Support Vector Machines (SVM) are supervised learning methods primarily used for classification problems. Their purpose is to create a model based on a set of data points and their class affiliation, which accurately determines the class of new data points. SVMs are versatile and are applied in areas such as text and image classification.
For an introduction to the topic of classification, the blog post “Classification in Machine Learning” by Sebastian Müller is recommended. Although SVMs can handle data in any dimensional space, the following examples are limited to 2-dimensional or 3-dimensional data for simplified visualization.
How they work
The basic principle of SVMs follows a surprisingly simple approach: It aims to find a plane—known as the separating hyperplane—that separates data points according to their class affiliation. In the following 2-dimensional example (Fig. 1), the hyperplane is simply a line that should separate the red and blue points from each other. To determine the class of a new data point, it is sufficient to check on which side of the hyperplane the point lies. Since there are theoretically infinite possible hyperplanes, the question arises of how exactly this plane should be chosen.

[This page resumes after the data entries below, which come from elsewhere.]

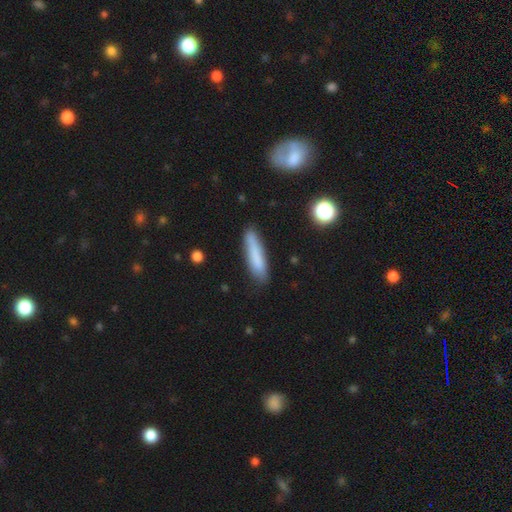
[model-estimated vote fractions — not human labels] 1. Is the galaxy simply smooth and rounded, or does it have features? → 79% smooth, 14% featured or disk, 7% star or artifact.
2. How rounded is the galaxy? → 83% cigar-shaped, 15% in between, 2% round.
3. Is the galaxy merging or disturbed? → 81% none, 14% minor disturbance, 3% major disturbance, 2% merger.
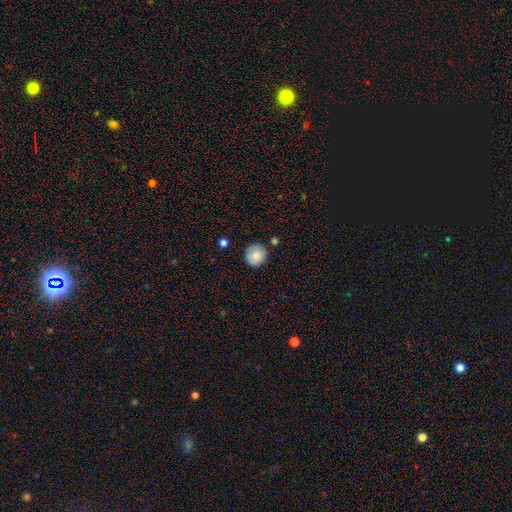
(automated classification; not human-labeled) Smooth or featured? Predicted: smooth (p=0.84). How rounded? Predicted: round (p=0.94). Merging? Predicted: none (p=0.85).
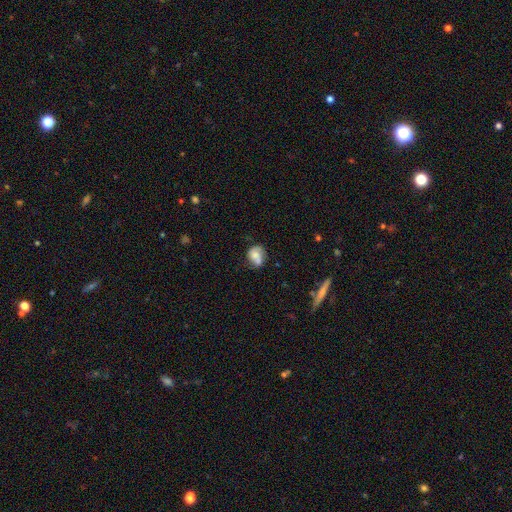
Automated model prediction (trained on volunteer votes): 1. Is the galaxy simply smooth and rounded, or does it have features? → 46% smooth, 44% featured or disk, 9% star or artifact.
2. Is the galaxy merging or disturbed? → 51% none, 28% minor disturbance, 15% major disturbance, 6% merger.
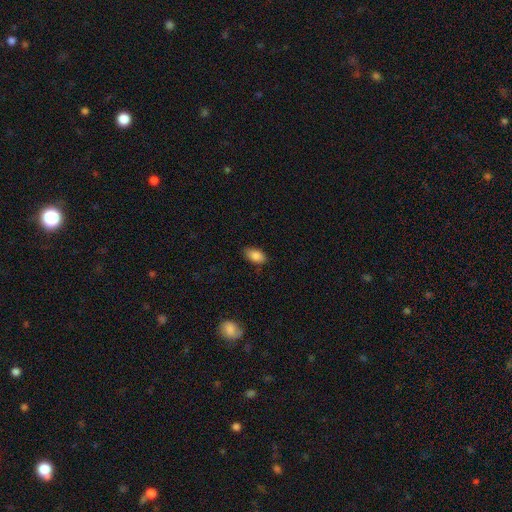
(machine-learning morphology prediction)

To best separate the classes, SVMs select the hyperplane that maximizes the distances to the closest points from each class. In other words, the optimal hyperplane is located in the center of a maximally wide strip, called the margin, that separates the two classes. This is thus a classic optimization problem that can be solved using standard methods, such as gradient descent.
Soft Margin SVM
In most cases, however, data is not linearly separable as initially assumed. That is, due to unfavorable data distributions, there may not exist a hyperplane that perfectly separates the classes. For such cases, the SVM principle can be expanded. The so-called Soft Margin SVM allows a certain degree of errors in the classification of training data. Data points are permitted to fall within the margin or even on the wrong side of the hyperplane. Instead of simply finding a maximally wide margin, Soft Margin SVMs also select the class boundaries such that the sum of the distances of all points lying in or beyond the margin is minimized (Fig. 3). Soft Margin SVMs therefore pursue two objectives: maximizing the margin while minimizing errors due to misclassifications. This trade-off between the two goals is determined by a parameter (usually called C). Small values of C tend to enlarge the margin, allowing more classification errors in the training examples. Typically, finding an appropriate value for C is part of the training process.
Kernel trick
Unfortunately, Soft Margin SVMs do not solve all problems. To handle challenging cases, like the one shown in the following example (Fig. 4), a transformation is needed to make the data linearly separable.
The solution idea involves transforming the points into a higher-dimensional space where they can be separated by a hyperplane. The following illustration shows what this might look like for the example (Fig. 5). The originally 2-dimensional points are each extended with a third dimension. In this new 3-dimensional space, the separating hyperplane corresponds to a 2-dimensional plane, which now clearly separates the two classes.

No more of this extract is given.